What needs to be done =
Render every line of the records below as a Markdown table with the columns "Row" and "Line". Put the row number in "Row" and the line in "Line", and skip any blank lines.
Dataset content below:
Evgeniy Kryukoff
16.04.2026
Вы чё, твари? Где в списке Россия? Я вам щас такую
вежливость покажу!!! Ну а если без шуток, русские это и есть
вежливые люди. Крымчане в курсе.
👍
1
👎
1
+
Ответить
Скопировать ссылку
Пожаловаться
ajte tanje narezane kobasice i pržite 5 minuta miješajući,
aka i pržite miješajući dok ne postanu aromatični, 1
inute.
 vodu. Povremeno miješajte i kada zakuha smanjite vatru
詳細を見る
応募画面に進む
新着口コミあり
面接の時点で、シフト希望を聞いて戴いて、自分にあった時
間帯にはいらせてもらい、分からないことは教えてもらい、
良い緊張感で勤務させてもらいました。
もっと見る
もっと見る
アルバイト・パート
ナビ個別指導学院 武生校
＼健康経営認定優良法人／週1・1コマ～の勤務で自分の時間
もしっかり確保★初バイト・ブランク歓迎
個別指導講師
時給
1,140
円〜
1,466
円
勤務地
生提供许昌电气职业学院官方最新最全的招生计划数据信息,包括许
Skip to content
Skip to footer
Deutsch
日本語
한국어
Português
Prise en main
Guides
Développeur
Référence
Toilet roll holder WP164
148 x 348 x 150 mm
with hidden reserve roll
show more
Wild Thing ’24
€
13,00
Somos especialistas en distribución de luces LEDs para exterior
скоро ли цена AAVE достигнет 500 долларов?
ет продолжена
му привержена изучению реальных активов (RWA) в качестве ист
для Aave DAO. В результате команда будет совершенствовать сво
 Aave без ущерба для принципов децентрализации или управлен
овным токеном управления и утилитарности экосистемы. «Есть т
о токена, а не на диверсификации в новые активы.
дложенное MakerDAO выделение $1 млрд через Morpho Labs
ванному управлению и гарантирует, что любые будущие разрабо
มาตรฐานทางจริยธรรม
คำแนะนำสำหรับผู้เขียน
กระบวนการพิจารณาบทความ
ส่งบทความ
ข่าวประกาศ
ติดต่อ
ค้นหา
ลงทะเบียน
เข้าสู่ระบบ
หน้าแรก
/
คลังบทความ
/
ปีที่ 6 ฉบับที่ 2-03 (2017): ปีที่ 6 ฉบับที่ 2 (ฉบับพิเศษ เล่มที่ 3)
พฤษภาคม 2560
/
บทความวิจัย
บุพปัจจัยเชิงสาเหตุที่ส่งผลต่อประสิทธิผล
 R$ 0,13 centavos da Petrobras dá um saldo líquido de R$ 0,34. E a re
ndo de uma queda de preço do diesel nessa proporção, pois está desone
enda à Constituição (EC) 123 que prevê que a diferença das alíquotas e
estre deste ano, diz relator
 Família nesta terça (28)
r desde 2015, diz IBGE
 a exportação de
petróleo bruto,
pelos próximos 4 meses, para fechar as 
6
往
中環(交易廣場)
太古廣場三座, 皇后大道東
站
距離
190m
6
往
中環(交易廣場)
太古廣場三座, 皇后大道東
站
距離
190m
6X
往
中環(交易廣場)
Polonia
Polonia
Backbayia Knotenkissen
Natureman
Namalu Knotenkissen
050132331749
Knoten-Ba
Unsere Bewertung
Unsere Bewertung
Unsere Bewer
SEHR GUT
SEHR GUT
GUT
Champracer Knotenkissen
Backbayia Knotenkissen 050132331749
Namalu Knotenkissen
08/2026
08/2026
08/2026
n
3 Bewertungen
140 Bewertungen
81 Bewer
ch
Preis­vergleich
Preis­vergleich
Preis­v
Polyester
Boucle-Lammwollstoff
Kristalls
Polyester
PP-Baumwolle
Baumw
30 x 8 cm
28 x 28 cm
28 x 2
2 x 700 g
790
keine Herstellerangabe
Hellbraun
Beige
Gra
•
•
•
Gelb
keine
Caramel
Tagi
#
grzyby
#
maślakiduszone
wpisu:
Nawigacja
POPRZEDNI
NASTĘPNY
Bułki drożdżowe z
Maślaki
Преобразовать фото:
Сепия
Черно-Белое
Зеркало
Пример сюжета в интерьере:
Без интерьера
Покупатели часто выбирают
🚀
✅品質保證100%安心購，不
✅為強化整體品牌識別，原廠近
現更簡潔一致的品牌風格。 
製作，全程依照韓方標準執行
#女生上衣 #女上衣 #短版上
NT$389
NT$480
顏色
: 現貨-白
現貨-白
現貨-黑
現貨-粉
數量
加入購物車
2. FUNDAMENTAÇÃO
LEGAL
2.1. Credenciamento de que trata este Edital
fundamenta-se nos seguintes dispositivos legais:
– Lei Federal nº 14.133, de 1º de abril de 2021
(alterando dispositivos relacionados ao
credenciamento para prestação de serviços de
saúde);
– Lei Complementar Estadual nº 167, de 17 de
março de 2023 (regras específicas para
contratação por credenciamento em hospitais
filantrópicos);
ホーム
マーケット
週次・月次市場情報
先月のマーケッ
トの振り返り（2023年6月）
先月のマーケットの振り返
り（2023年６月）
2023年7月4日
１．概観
End of Dataset content.
Response area =
| Row | Line |
|---|---|
| 1 | Evgeniy Kryukoff |
| 2 | 16.04.2026 |
| 3 | Вы чё, твари? Где в списке Россия? Я вам щас такую |
| 4 | вежливость покажу!!! Ну а если без шуток, русские это и есть |
| 5 | вежливые люди. Крымчане в курсе. |
| 6 | 👍 |
| 7 | 1 |
| 8 | 👎 |
| 9 | 1 |
| 10 | + |
| 11 | Ответить |
| 12 | Скопировать ссылку |
| 13 | Пожаловаться |
| 14 | ajte tanje narezane kobasice i pržite 5 minuta miješajući, |
| 15 | aka i pržite miješajući dok ne postanu aromatični, 1 |
| 16 | inute. |
| 17 |  vodu. Povremeno miješajte i kada zakuha smanjite vatru |
| 18 | 詳細を見る |
| 19 | 応募画面に進む |
| 20 | 新着口コミあり |
| 21 | 面接の時点で、シフト希望を聞いて戴いて、自分にあった時 |
| 22 | 間帯にはいらせてもらい、分からないことは教えてもらい、 |
| 23 | 良い緊張感で勤務させてもらいました。 |
| 24 | もっと見る |
| 25 | もっと見る |
| 26 | アルバイト・パート |
| 27 | ナビ個別指導学院 武生校 |
| 28 | ＼健康経営認定優良法人／週1・1コマ～の勤務で自分の時間 |
| 29 | もしっかり確保★初バイト・ブランク歓迎 |
| 30 | 個別指導講師 |
| 31 | 時給 |
| 32 | 1,140 |
| 33 | 円〜 |
| 34 | 1,466 |
| 35 | 円 |
| 36 | 勤務地 |
| 37 | 生提供许昌电气职业学院官方最新最全的招生计划数据信息,包括许 |
| 38 | Skip to content |
| 39 | Skip to footer |
| 40 | Deutsch |
| 41 | 日本語 |
| 42 | 한국어 |
| 43 | Português |
| 44 | Prise en main |
| 45 | Guides |
| 46 | Développeur |
| 47 | Référence |
| 48 | Toilet roll holder WP164 |
| 49 | 148 x 348 x 150 mm |
| 50 | with hidden reserve roll |
| 51 | show more |
| 52 | Wild Thing ’24 |
| 53 | € |
| 54 | 13,00 |
| 55 | Somos especialistas en distribución de luces LEDs para exterior |
| 56 | скоро ли цена AAVE достигнет 500 долларов? |
| 57 | ет продолжена |
| 58 | му привержена изучению реальных активов (RWA) в качестве ист |
| 59 | для Aave DAO. В результате команда будет совершенствовать сво |
| 60 |  Aave без ущерба для принципов децентрализации или управлен |
| 61 | овным токеном управления и утилитарности экосистемы. «Есть т |
| 62 | о токена, а не на диверсификации в новые активы. |
| 63 | дложенное MakerDAO выделение $1 млрд через Morpho Labs |
| 64 | ванному управлению и гарантирует, что любые будущие разрабо |
| 65 | มาตรฐานทางจริยธรรม |
| 66 | คำแนะนำสำหรับผู้เขียน |
| 67 | กระบวนการพิจารณาบทความ |
| 68 | ส่งบทความ |
| 69 | ข่าวประกาศ |
| 70 | ติดต่อ |
| 71 | ค้นหา |
| 72 | ลงทะเบียน |
| 73 | เข้าสู่ระบบ |
| 74 | หน้าแรก |
| 75 | / |
| 76 | คลังบทความ |
| 77 | / |
| 78 | ปีที่ 6 ฉบับที่ 2-03 (2017): ปีที่ 6 ฉบับที่ 2 (ฉบับพิเศษ เล่มที่ 3) |
| 79 | พฤษภาคม 2560 |
| 80 | / |
| 81 | บทความวิจัย |
| 82 | บุพปัจจัยเชิงสาเหตุที่ส่งผลต่อประสิทธิผล |
| 83 |  R$ 0,13 centavos da Petrobras dá um saldo líquido de R$ 0,34. E a re |
| 84 | ndo de uma queda de preço do diesel nessa proporção, pois está desone |
| 85 | enda à Constituição (EC) 123 que prevê que a diferença das alíquotas e |
| 86 | estre deste ano, diz relator |
| 87 |  Família nesta terça (28) |
| 88 | r desde 2015, diz IBGE |
| 89 |  a exportação de |
| 90 | petróleo bruto, |
| 91 | pelos próximos 4 meses, para fechar as  |
| 92 | 6 |
| 93 | 往 |
| 94 | 中環(交易廣場) |
| 95 | 太古廣場三座, 皇后大道東 |
| 96 | 站 |
| 97 | 距離 |
| 98 | 190m |
| 99 | 6 |
| 100 | 往 |
| 101 | 中環(交易廣場) |
| 102 | 太古廣場三座, 皇后大道東 |
| 103 | 站 |
| 104 | 距離 |
| 105 | 190m |
| 106 | 6X |
| 107 | 往 |
| 108 | 中環(交易廣場) |
| 109 | Polonia |
| 110 | Polonia |
| 111 | Backbayia Knotenkissen |
| 112 | Natureman |
| 113 | Namalu Knotenkissen |
| 114 | 050132331749 |
| 115 | Knoten-Ba |
| 116 | Unsere Bewertung |
| 117 | Unsere Bewertung |
| 118 | Unsere Bewer |
| 119 | SEHR GUT |
| 120 | SEHR GUT |
| 121 | GUT |
| 122 | Champracer Knotenkissen |
| 123 | Backbayia Knotenkissen 050132331749 |
| 124 | Namalu Knotenkissen |
| 125 | 08/2026 |
| 126 | 08/2026 |
| 127 | 08/2026 |
| 128 | n |
| 129 | 3 Bewertungen |
| 130 | 140 Bewertungen |
| 131 | 81 Bewer |
| 132 | ch |
| 133 | Preis­vergleich |
| 134 | Preis­vergleich |
| 135 | Preis­v |
| 136 | Polyester |
| 137 | Boucle-Lammwollstoff |
| 138 | Kristalls |
| 139 | Polyester |
| 140 | PP-Baumwolle |
| 141 | Baumw |
| 142 | 30 x 8 cm |
| 143 | 28 x 28 cm |
| 144 | 28 x 2 |
| 145 | 2 x 700 g |
| 146 | 790 |
| 147 | keine Herstellerangabe |
| 148 | Hellbraun |
| 149 | Beige |
| 150 | Gra |
| 151 | • |
| 152 | • |
| 153 | • |
| 154 | Gelb |
| 155 | keine |
| 156 | Caramel |
| 157 | Tagi |
| 158 | # |
| 159 | grzyby |
| 160 | # |
| 161 | maślakiduszone |
| 162 | wpisu: |
| 163 | Nawigacja |
| 164 | POPRZEDNI |
| 165 | NASTĘPNY |
| 166 | Bułki drożdżowe z |
| 167 | Maślaki |
| 168 | Преобразовать фото: |
| 169 | Сепия |
| 170 | Черно-Белое |
| 171 | Зеркало |
| 172 | Пример сюжета в интерьере: |
| 173 | Без интерьера |
| 174 | Покупатели часто выбирают |
| 175 | 🚀 |
| 176 | ✅品質保證100%安心購，不 |
| 177 | ✅為強化整體品牌識別，原廠近 |
| 178 | 現更簡潔一致的品牌風格。  |
| 179 | 製作，全程依照韓方標準執行 |
| 180 | #女生上衣 #女上衣 #短版上 |
| 181 | NT$389 |
| 182 | NT$480 |
| 183 | 顏色 |
| 184 | : 現貨-白 |
| 185 | 現貨-白 |
| 186 | 現貨-黑 |
| 187 | 現貨-粉 |
| 188 | 數量 |
| 189 | 加入購物車 |
| 190 | 2. FUNDAMENTAÇÃO |
| 191 | LEGAL |
| 192 | 2.1. Credenciamento de que trata este Edital |
| 193 | fundamenta-se nos seguintes dispositivos legais: |
| 194 | – Lei Federal nº 14.133, de 1º de abril de 2021 |
| 195 | (alterando dispositivos relacionados ao |
| 196 | credenciamento para prestação de serviços de |
| 197 | saúde); |
| 198 | – Lei Complementar Estadual nº 167, de 17 de |
| 199 | março de 2023 (regras específicas para |
| 200 | contratação por credenciamento em hospitais |
| 201 | filantrópicos); |
| 202 | ホーム |
| 203 | マーケット |
| 204 | 週次・月次市場情報 |
| 205 | 先月のマーケッ |
| 206 | トの振り返り（2023年6月） |
| 207 | 先月のマーケットの振り返 |
| 208 | り（2023年６月） |
| 209 | 2023年7月4日 |
| 210 | １．概観 |